Document Extraction API
GET /api/extract $0.02 per call
USDC on Base · x402
Document extraction: fetch a PDF, DOCX, or CSV by URL and get clean Markdown plus structured JSON — PDF text by page with metadata (honestly flags scanned PDFs that would need OCR), DOCX converted to real Markdown, CSV parsed to typed columns + JSON rows + a Markdown table.

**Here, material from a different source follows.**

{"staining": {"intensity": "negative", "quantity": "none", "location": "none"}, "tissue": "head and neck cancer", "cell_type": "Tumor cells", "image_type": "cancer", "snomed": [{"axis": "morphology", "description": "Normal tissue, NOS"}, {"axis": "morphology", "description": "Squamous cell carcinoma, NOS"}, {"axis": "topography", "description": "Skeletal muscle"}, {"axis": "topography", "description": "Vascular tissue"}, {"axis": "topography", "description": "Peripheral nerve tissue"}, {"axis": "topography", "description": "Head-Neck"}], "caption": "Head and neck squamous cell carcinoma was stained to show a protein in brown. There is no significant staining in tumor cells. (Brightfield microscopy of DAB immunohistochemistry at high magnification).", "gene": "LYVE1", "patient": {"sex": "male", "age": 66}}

For agents that need document contents, not bytes.
Parameters
| Name | In | Description | |
|---|---|---|---|
url | query | required | Public http(s) URL of the .pdf, .docx, or .csv document |
type | query | Force the parser: pdf, docx, or csv (default: auto-detect from content-type, extension, magic bytes) | |
max_rows | query | CSV only: max rows returned as JSON (default 1000, max 5000) |
Example request
curl "https://api.webbersites.com/api/extract?url=https%3A%2F%2Fexample.com%2Fquarterly-report.pdf"
# first call returns 402 + payment requirements; an x402 client pays and retries automaticallyExample response
{
"url": "https://example.com/quarterly-report.pdf",
"type": "pdf",
"pages": 12,
"metadata": {
"title": "Q2 Report",
"author": "Finance Team"
},
"markdown": "## Page 1\n\nExecutive summary…",
"word_count": 4120
}MCP tool: get_extract — via npx -y webbersites-x402-mcp (local, key stays on your machine) or the remote endpoint https://api.webbersites.com/mcp.
How payment works
There is no signup and no API key. Call the endpoint; it replies 402 Payment Required with machine-readable payment requirements. Your client signs a USDC transfer authorization (EIP-3009, gasless) and retries with the X-PAYMENT header — @x402/fetch does this automatically. See the overview for a working snippet.